St. Lysia Ukrainka & St Olha Kobylianska

Lesya Ukrainka (February 25, 1871 – August 1, 1913) was one of Ukrainian literature's foremost writers, best known for her poems and plays. She was also an active political, civil, and feminist activist.

Her mother, Olha Drahomanova, was a notable writer and publisher, known by her pen name, Olena Pchilka, and her father, Petro Antonovych Kosach, came from a Ukrainian noble family and devoted himself toward the cultivation of Ukrainian culture and identity.

Ukrainka’s poetry and plays, even from an early age, were rooted in her belief in Ukrainian national identity. She wrote her first poem, Hope, at the age of eight in reaction to the arrest an exile of her aunt, who had protested Tsarist autocracy and the Russian oppression of the Ukrainian people. Her subsequent body of work focused on her belief in the Ukrainian Independence movement.

Olha Kobylianska (November 27, 1863 - March 21, 1942) was born in the Austro-Hungarian Empire to a family descended from Ukrainian nobility. She would become a notable modernist writer and feminist. Kobylianska’s writing featured resourceful woman protagonists navigating a misogynist world. She first wrote in German, but after moving to Ukraine, wrote primarily in Ukrainian. In 1898 she wrote Valse melancolique, which included a same-sex female love story, which was partially based on her own experience. Olha and Lysia would meet each other three years later in 1901, spurring a close friendship and love affair that would last the rest of their lives.

Lysia’s diagnosis of tuberculosis prevented them from living together, but they exchanged regular and frequent correspondences which were intensely intimate and erotic. They would often write in code with each other, which when eventually decoded, revealed a deep and layered emotional relationship.

Lysia died a little more than a decade after she met Olha in 1913 at the age of 42. Olha would live on to the age of 78 in 1942.

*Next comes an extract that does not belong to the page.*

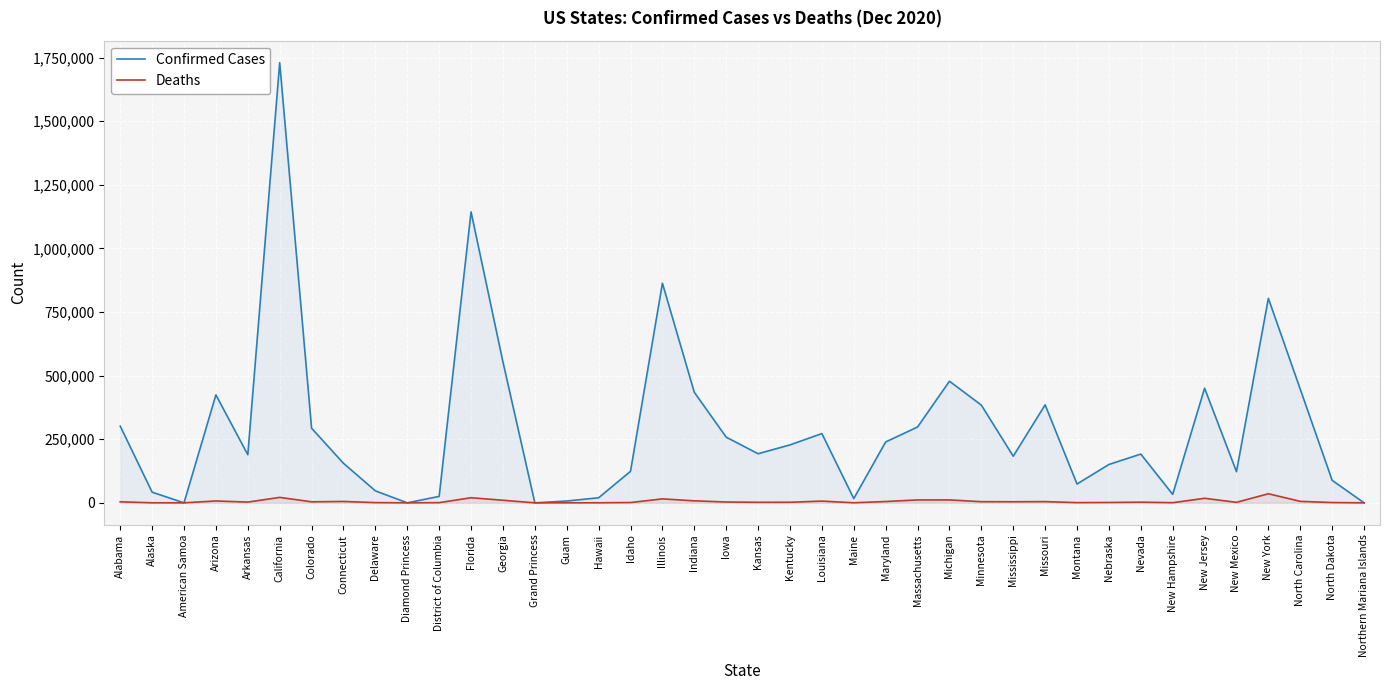

Which category has the highest value in the Confirmed Cases series?

California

The revelation of Ukrainka and Kobylianska’s romantic relationship was met with some resistance by some historians. Russian commentators would use their lesbian relationship to denigrate Ukrainian culture as inferior. Ukrainka’s popularity as one of Ukraine’s most prominent writers, has made it difficult for her queerness to be widely accepted.

Lysia and Olha leave behind a legacy of Ukrainian national pride, feminist advocacy, and trailblazing queer resilience. Their love for each other survives well beyond the grave, with their literary and historical legacies forever intertwined.

Artist Note

For Lysia and Olha’s halo, I chose to use Ukraine’s national flower, the sunflower, and blue hydrangeas to evoke the Ukrainian flag’s colors.